İkincisi: SPD sürekli asgari ücreti öne çıkarıyor. Sol Parti’nin yıllardır dile getirdiği bu talebin SPD tarafından da gündeme getirmesi olumlu. Ancak bunun gerçek politikada karşılığı olmalı. AB çapında yıllardır neoliberal doğmaları savunan, Almanya’yı Avrupa’nın en büyük düşük ücretli iş ülkesi haline getiren SPD’nin bunları söylemesi hiç bir şekilde inandırıcı değil. Avrupa çapında güvencesiz çalışmanın artık frenlenmesi gerekiyor. Sürekli daha fazla insanın kısa süreli iş anlaşmalarıyla, kiralık işlerle çalışması kabul edilemez. Bu konuda gerçekten değişiklerin yapılması gerekiyor.
Diğer taraftan AB sürekli militaristleştiriliyor…

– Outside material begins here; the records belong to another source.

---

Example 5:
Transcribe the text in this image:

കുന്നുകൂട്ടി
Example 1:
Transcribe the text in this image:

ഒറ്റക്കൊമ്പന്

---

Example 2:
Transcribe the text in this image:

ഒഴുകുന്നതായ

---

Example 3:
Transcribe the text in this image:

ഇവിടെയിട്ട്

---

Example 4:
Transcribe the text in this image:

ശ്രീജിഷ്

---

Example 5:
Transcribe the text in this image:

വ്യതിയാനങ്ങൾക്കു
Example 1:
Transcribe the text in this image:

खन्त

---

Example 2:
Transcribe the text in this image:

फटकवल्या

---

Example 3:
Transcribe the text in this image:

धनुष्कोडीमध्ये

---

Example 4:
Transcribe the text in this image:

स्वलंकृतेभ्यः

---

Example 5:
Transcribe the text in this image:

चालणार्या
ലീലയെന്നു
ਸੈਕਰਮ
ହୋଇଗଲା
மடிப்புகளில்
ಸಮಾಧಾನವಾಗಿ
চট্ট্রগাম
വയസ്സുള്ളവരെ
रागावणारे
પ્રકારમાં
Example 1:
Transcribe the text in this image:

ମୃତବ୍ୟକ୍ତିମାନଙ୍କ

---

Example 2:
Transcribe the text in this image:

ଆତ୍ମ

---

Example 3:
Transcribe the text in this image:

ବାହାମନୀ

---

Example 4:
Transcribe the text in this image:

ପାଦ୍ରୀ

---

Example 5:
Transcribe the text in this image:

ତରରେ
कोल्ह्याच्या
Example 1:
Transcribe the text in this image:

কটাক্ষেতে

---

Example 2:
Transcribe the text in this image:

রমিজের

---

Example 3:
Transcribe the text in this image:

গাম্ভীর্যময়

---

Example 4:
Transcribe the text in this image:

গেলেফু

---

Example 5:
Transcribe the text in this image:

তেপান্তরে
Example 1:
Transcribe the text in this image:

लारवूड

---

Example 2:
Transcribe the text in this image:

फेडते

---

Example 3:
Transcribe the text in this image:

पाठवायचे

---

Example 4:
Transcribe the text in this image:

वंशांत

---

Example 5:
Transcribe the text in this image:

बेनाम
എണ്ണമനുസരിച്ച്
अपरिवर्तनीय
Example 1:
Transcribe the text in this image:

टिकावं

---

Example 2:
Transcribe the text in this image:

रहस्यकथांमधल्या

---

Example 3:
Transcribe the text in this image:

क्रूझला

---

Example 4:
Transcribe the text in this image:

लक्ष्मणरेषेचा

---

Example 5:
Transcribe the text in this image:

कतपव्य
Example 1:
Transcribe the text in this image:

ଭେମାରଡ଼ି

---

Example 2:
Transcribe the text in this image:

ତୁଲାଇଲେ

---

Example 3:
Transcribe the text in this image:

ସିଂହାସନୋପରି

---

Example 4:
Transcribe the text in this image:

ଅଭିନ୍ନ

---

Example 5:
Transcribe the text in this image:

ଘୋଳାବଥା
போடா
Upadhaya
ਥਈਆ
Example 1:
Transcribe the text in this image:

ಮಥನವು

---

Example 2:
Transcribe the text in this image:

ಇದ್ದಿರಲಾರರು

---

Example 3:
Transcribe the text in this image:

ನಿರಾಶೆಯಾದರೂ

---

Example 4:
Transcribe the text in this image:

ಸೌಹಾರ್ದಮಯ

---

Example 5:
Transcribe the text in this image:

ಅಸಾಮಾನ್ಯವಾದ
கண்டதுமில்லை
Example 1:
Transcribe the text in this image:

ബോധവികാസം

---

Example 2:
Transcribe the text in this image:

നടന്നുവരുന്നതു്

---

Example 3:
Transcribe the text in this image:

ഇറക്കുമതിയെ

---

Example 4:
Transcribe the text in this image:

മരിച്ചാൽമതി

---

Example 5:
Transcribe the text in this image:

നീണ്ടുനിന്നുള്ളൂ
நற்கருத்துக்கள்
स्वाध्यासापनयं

Evet. Merkel, Kramp-Karrenbauer ve Macron sürekli “savunma birliği”nden söz ediyorlar. Ancak kastedilen militarist bir birlikten başkası değil.

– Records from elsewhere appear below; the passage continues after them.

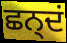
ਛਨ੍ਦਂ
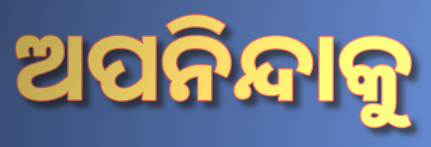
ଅପନିନ୍ଦାକୁ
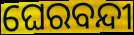
ଘେରବନ୍ଦୀ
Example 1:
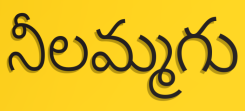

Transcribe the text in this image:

నీలమ్మగు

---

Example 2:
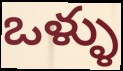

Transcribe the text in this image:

ఒళ్ళు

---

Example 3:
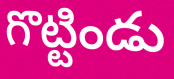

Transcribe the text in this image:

గొట్టిండు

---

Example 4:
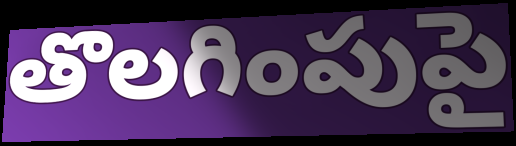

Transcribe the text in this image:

తొలగింపుపై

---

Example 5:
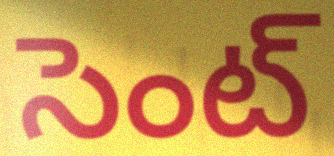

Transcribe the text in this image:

సెంట్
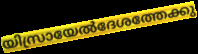
യിസ്രായേൽദേശത്തേക്കു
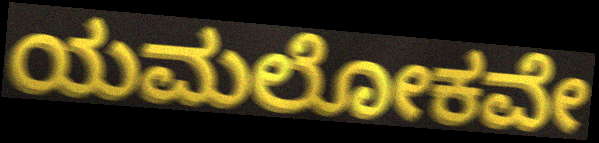
ಯಮಲೋಕವೇ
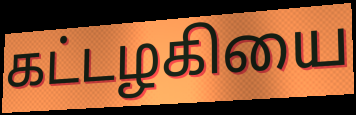
கட்டழகியை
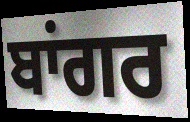
ਬਾਂਗਰ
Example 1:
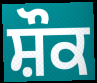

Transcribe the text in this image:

ਸ਼ੌਕ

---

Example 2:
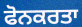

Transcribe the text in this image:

ਫੋਨਕਰਤਾ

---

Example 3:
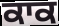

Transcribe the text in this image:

ਕਾਕ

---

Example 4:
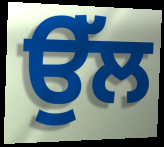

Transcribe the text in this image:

ਉੱਲ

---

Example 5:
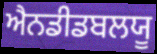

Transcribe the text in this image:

ਐਨਡੀਡਬਲਯੂ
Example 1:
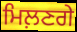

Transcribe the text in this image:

ਮਿਲ਼ਣਗੇ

AP seçimleri öncesinde AB’nin geleceği, özellikle de Brexit dolayısıyla tartışılıyor. Sol Parti AB’nin geleceği konusundaki tartışmalara ne diyor?

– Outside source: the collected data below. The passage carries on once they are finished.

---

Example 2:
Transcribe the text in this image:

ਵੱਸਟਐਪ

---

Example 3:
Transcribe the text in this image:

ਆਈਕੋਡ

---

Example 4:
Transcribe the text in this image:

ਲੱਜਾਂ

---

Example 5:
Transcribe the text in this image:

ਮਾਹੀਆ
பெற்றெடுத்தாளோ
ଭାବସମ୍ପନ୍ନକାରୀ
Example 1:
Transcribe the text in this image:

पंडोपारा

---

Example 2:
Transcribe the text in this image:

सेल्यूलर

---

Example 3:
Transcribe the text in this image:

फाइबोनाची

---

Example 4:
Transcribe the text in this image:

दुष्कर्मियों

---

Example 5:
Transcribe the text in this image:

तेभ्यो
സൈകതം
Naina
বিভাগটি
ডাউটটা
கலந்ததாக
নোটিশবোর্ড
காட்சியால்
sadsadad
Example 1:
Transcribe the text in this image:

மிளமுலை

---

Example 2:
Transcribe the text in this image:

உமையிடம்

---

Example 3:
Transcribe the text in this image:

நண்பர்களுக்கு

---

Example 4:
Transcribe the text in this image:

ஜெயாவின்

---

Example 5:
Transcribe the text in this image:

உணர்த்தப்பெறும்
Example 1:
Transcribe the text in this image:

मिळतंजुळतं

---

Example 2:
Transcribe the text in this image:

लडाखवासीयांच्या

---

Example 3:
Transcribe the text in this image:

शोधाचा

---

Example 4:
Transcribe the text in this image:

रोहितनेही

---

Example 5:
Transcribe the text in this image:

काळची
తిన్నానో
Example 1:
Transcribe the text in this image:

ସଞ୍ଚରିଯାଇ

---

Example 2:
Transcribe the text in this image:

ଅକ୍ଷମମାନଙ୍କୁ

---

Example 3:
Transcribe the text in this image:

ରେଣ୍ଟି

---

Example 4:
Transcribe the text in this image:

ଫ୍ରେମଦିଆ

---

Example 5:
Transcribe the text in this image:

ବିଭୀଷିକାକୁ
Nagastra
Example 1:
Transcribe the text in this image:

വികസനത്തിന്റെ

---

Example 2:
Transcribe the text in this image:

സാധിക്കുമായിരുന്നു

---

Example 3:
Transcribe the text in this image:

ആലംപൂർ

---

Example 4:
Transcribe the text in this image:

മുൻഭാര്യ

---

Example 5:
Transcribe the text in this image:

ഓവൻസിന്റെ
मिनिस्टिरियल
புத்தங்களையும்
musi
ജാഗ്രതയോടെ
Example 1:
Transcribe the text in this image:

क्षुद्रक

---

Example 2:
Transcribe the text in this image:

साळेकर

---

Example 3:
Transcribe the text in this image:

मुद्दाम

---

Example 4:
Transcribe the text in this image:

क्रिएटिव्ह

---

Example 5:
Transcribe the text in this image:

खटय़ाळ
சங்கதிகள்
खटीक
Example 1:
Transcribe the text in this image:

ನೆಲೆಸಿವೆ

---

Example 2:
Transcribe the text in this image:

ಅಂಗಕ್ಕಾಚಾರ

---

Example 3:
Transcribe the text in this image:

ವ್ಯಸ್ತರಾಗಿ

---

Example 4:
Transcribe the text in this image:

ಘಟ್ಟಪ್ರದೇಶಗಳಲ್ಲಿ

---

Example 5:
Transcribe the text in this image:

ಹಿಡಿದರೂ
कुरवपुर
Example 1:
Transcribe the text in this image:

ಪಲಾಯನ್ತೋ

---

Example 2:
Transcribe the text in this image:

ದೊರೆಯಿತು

Her şeyden önce Brexit üzerine konuştuğumuzda, nedenleri üzerine de konuşmamız gerekiyor. Eğer çalışılan yerde eşit işe eşit ücret olsaydı belki bunlar yaşanmazdı. İngiliz ve göçmen emekçiler karşı karşıya getirildi. Büyük partilerin, özellikle de muhafazakarların vizyonu, – buna SPD, Yeşiller ve FDP’yi de dahil etmemiz gerekiyor- askeri bir birlik üzerine kurulu. Bu nedenle “savunma birliği” diyorlar. CDU Genel Başkanı Kramp-Karrenbauer AB’nin vizyonunu “büyük uçak gemisine” benzetti. Almanya ve başka ülkelerde insanların bu gelecek vizyonuna inanacağını sanmıyorum.
Bir tarafta silahlanma diğer taraftan ise sosyal destek projelerinden kesintiler söz konusu. Bir taraftan savunma adına insansız savaş uçakları, otomatik silah sistemi, Pesco için milyarlar ayrıldı, diğer taraftan 6,5 milyar Euro Avrupa çapında köprü ve otobanların panzerlerin geçişi için stabil hale getirilmesine ayrıldı. Biz sürekli bunun yanlış bir yol olduğunu söylüyoruz. Daha fazla silahlanma, dünya çapında daha fazla güvensizlik anlamına geliyor. Bu parayla uluslararası düzeyde daha fazla demiryolu inşa ederek insanların rahat ve ucuza seyahat etmesi sağlanabilir. Ayrıca daha temiz bir çevre için harcanabilir.
Parlamentoda AB bütçesinden yılda 7 milyar Euro’nun askeri alana ayrılmasına karşı çıkacağız. Bu paranın yarısının dünya genelindeki akut açlıkla mücadele için kullanılmasını öneriyoruz.
Sol Parti içerisinde AB’nin geleceği konusunda bir tartışma sürüyor mu? Hangi yaklaşımlar var?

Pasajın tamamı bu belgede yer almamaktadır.